Profitable gains in India and abroad

Domestically, FirstCry’s multi-channel business reported a 19% YoY revenue growth, supported by a 38% YoY rise in adjusted EBITDA (earnings before interest, tax, depreciation, and amortization).

Internationally, the business delivered a 25% YoY revenue increase, with EBITDA margins improving by 390 basis points. FirstCry’s international operations boast an average order value nearly four times higher than its domestic business.

Supam Maheshwari, co-founder and CEO, emphasized the company’s focus on achieving profitability. “We aim to grow both the topline and bottomline by optimizing spending and improving contribution margins after marketing,” Maheshwari said during an analyst call.

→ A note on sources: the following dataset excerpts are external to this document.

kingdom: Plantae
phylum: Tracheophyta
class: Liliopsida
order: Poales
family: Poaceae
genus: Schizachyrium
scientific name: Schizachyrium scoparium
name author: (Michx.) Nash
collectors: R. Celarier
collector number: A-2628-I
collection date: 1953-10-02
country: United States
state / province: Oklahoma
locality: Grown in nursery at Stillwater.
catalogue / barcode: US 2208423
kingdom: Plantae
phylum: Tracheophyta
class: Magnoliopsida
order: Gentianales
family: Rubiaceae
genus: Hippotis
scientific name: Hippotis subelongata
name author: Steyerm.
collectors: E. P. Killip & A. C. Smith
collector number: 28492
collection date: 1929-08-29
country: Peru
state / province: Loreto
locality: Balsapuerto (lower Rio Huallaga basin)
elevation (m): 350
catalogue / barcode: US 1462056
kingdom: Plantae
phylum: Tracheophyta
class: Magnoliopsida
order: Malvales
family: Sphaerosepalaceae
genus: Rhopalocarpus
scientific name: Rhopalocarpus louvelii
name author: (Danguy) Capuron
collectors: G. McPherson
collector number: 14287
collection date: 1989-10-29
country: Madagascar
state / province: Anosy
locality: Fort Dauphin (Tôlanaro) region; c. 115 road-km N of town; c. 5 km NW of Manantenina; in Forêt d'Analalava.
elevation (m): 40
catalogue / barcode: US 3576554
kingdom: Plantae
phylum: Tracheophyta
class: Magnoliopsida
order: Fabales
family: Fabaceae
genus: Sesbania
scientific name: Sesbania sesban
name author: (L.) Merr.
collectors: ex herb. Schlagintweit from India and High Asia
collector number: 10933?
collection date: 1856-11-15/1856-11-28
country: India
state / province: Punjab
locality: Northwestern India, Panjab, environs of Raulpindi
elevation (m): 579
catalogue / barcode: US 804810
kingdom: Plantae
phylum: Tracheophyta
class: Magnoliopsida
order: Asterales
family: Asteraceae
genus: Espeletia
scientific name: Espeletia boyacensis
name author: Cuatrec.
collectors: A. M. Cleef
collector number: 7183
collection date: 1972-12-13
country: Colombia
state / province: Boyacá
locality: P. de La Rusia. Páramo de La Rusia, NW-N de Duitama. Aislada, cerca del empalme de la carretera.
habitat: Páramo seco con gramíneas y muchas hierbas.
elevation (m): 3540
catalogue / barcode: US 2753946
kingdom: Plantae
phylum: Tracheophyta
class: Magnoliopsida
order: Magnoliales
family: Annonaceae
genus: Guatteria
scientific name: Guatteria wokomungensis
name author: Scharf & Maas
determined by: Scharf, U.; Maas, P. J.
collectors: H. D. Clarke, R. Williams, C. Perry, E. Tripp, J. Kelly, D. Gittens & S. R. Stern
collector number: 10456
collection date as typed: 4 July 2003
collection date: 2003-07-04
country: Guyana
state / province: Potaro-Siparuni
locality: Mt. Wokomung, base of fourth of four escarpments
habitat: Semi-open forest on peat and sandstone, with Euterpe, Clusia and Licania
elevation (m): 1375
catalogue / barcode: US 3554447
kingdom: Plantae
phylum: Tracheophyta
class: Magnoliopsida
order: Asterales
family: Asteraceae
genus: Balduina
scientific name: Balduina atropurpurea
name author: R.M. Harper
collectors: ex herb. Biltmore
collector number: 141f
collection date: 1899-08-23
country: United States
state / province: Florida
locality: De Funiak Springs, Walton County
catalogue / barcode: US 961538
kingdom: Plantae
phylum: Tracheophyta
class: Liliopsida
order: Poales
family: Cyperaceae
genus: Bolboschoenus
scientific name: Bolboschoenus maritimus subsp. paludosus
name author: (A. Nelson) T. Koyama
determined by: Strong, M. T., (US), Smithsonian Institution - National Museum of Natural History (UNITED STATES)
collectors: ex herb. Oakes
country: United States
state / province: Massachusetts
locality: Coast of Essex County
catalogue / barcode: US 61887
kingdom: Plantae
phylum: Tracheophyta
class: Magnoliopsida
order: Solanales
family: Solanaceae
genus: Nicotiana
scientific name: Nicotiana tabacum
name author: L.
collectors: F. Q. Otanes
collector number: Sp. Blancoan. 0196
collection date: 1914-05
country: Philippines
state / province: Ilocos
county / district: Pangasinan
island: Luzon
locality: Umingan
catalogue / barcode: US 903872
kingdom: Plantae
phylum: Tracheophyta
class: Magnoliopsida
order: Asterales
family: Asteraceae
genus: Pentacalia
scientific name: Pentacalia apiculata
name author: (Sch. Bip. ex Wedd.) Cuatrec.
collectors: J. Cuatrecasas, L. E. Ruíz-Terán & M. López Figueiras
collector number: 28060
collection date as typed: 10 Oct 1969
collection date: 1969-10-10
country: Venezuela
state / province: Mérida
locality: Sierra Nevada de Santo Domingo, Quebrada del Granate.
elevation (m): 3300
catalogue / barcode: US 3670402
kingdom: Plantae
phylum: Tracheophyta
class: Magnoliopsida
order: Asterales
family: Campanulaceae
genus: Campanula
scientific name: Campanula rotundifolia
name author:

GlobalBees, a subsidiary managing multiple brands, demonstrated robust performance with a 55% YoY revenue increase. CFO Gautam Sharma attributed part of this growth to advanced seasonal sales.

The company projects a compound annual growth rate (CAGR) of over 13% in this segment.

Setbacks and recoveries

Despite strong financial performance, Brainbees faced challenges, including a GST investigation at its Pune headquarters. The probe, spanning November 6–10, uncovered discrepancies in GST returns between FY19 and FY23.

The company paid a Rs 1.74 crore fine related to these findings. Additionally, questions arose regarding GST on expenses linked to its initial public offering (IPO).

FirstCry also dealt with operational disruptions from external events, including warehouse fires in West Bengal and Maharashtra earlier this year.

Flooding in Dubai and Sharjah in April 2024 caused temporary setbacks to its international operations. The company assured investors that insurance claims covering these losses are being processed.

Strategic investments and expansion

Funds from FirstCry’s IPO, which debuted at a 40% premium in August, are being used for expansion.

The company plans to establish modern stores under its BabyHug brand, bolster warehousing, and increase investments in GlobalBees and international ventures. 

As of September 2024, Rs 84.8 crore of the Rs 169 crore allocated for GlobalBees investments had been utilized.

The company’s in-house brands, including Babyoye and Cute Walk, continue to cater to its growing customer base of 9.9 million annual transacting consumers. It offers 1.8 million stock-keeping units from over 7,900 brands across platforms.